Startup Grind Winston-Salem hosts Andy Dreyfuss (Venn Capital)
Andy Dreyfuss (Angel Investor and Partner with Venn Capital) didn’t see himself becoming an investor after he graduated from Santa Clara University with a degree in Economics. In fact, Andy spent many years employed at some well-known organizations (Apple, SAP, Coca-Cola) before finding his niche as a successful investor.
Motivated by Atlanta traffic, Andy and his family moved to Winston-Salem in 2002, where he took on the position of Director of the Career Management for the Babcock Graduate School of Management at Wake Forest University. In this position, Andy worked directly with the students, most of whom had dropped out of the workforce in order to explore other opportunities. “You were a Honda, you want to be an Acura. We can do that, but we have very little time.” It was in this role that Andy first learned of the Piedmont Angel Network (PAN).
“The whole premise of getting involved in something early and seeing it grow and hopefully adding value along the way, and if it all works out, there’s a very healthy return.”

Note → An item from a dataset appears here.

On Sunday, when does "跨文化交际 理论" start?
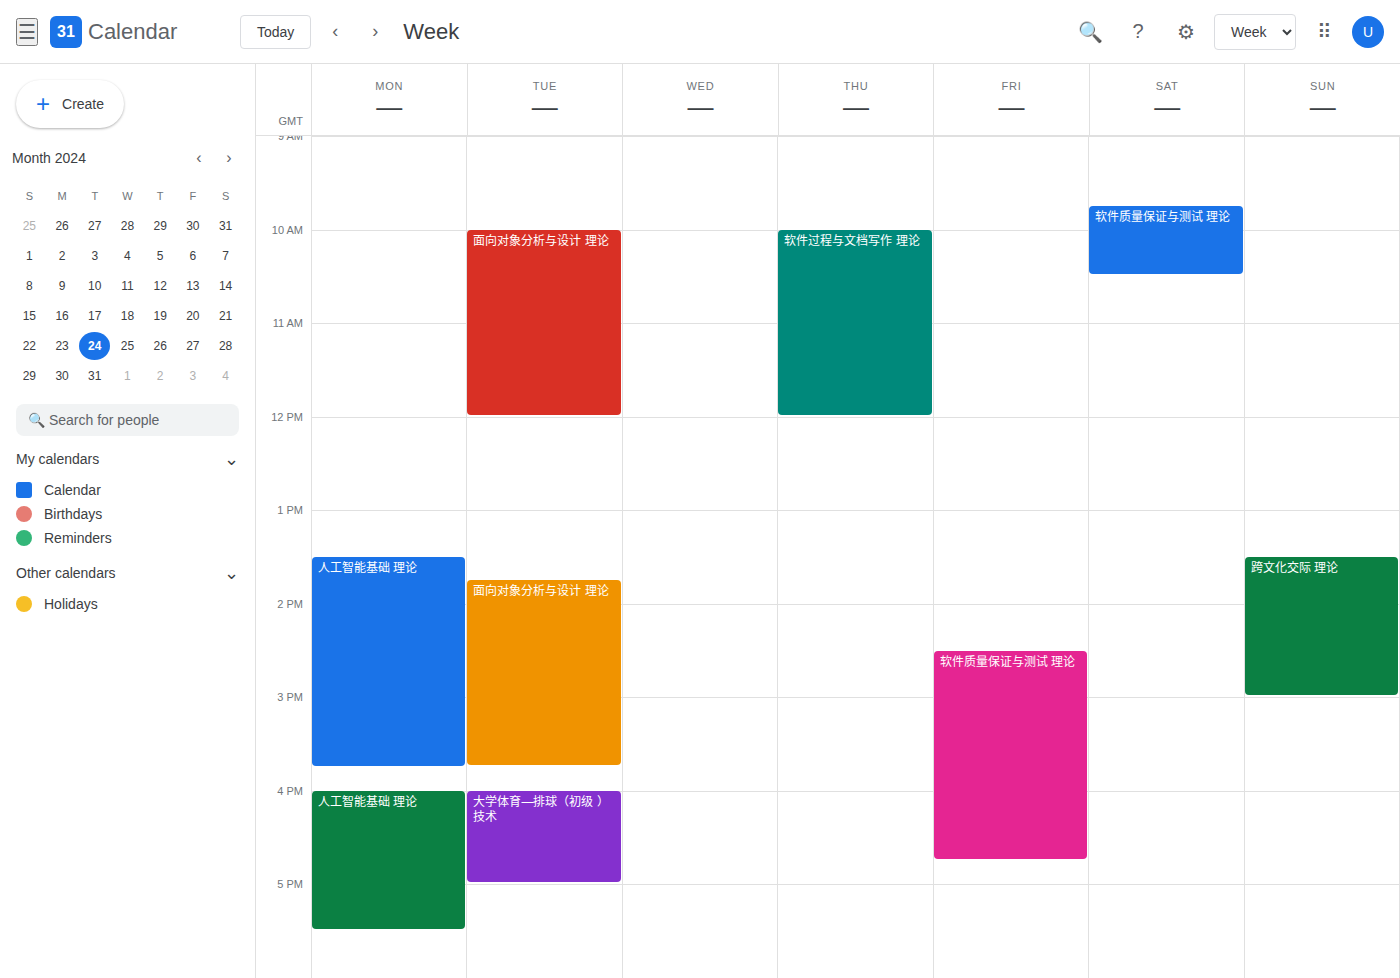
13:30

Andy speaks very highly of his experience with the Piedmont Angel Network and Venn Capital, which sound similar, but are actually very different entities. Angel groups are a network around the country. “Credited investors get together and pay some dues, and that gives them the right to come to meeting and invest in your startup,” said Andy. “Not the obligation, but the right. It’s easy to get people in the room, it’s not necessarily easy to get them to invest.” Capital funds are different. They go out and solicit investors up front for the money, and then the group votes on where that capital goes.
So what advice does Andy have for an aspiring entrepreneur who’s hoping to present in front of one of these types of investor groups? “The investors want to see the problem statement and the solution, the customers, the business model wrapped around the problem, solution, customers. They want to understand your financial needs, and how long it will take, and what their exit strategy is. And who will buy their business? Investors only get paid if someone buys out their shares.”